Joutel ressucite au Camp familial de Val-Senneville
Philippe Doherty
Général - Publié le 14 juillet 2009 à 13:10
La simple création d'un groupe Facebook en février dernier aura suscité un tel engouement que les 4 et 5 juillet, environ 300 personnes se sont rassemblées au Camp familial de Val-Senneville pour des retrouvailles, 11 ans après la fermeture définitive du village minier de Joutel.
Ce rassemblement s'est produit grâce à l'initiative d'Édith Lebel, Steven Ouellet et Christine Comeau. «J'ai démarré un groupe Facebook pour les gens qui ont habité à Joutel en février cette année. Le mot s'est passé et en peu de temps, l'idée d'organiser un rassemblement a vu le jour, indique Mme Lebel, 29 ans, qui réside maintenant à Rouyn-Noranda et qui ne s'attendait pas à voir les retrouvailles prendre une telle ampleur.
«Quand on a commencé à organiser tout ça ce printemps, je m'attendais à ce qu'on réunisse une trentaine de personnes. Ça n'a pas pris de temps qu'on avait déjà une centaine de confirmations. Aujourd'hui, on évalue que nous sommes environ 300 personnes présentes au Camp familial», a-t-elle souligné.
Attachement à une ville disparue
De l'avis des gens croisés lors du rassemblement, Joutel a été un merveilleux endroit pour vivre. «On était unis à Joutel. Tout le monde y a passé des moments mémorables. On retient surtout la fraternité entre les individus. Tout le monde ici est content de se revoir», s'est souvenu M. Ouellet.

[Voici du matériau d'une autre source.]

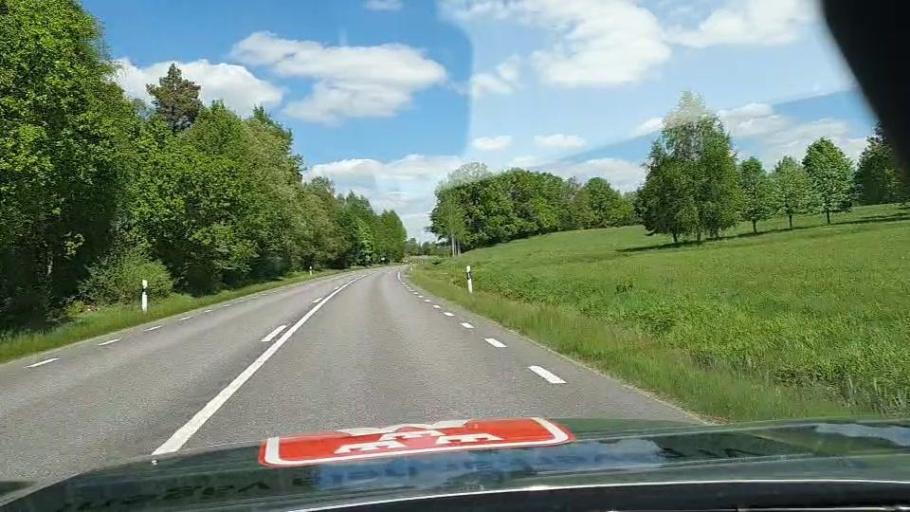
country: SE
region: Kronoberg
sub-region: Alvesta Kommun
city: Moheda
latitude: 57.0325
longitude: 14.5632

«Ça s'explique peut-être par le fait que c'est maintenant fermé. À toutes les fois où on croise quelqu'un qui a habité Joutel, on en reparle. On a développé un sentiment d'appartenance très fort», soutient Mme Lebel.
Organisation à la bonne franquette
«Toute l'organisation de ces retrouvailles s'est effectuée sans aucun budget et la promotion de l'événement s'est faite uniquement de bouche à oreille et via Internet», affirme M. Ouellet, âgé de 32 ans, qui est arrivé à Joutel à l'âge de 9 ans et qui a quitté l'endroit à la fin de l'adolescence pour aller poursuivre ses études.
«On s'attendait à ce qu'il y ait beaucoup plus de jeunes présents. Finalement, on s'aperçoit que ce sont les plus vieux qui constituent la majorité de ceux qui ont répondu à l'invitation», constate Mme Lebel.
Rendez-vous dans 10 ans?
Devant le succès remporté par cette première édition des retrouvailles de Joutel, les organisateurs envisagent de peut-être répéter l'expérience. «Il se pourrait bien que l'on réitère l'expérience dans 10 ans. Ça nous donnera le temps d'organiser quelque chose d'encore plus gros. La prochaine fois, on organisera des activités. Cette fois-ci, c'était plus comme une grosse réunion de famille pour donner l'occasion à tout le monde de jaser», explique l'instigatrice des retrouvailles.
Historique
Le village de Joutel a vu le jour en 1964. L'endroit a compté jusqu'à 1200 habitants. Il n'en restait plus qu'environ 200 au moment où il a été rayé de la carte en 1998, après que la mine Selbaie eut décidé de ne plus utiliser le village pour loger ses employés. Trois mines ont fait vivre la municipalité: la mine Poirier (de 1964 à 1975), la mine Agnico-Eagle (de 1974 à 1993) et la mine Selbaie (de 1982 à 2005).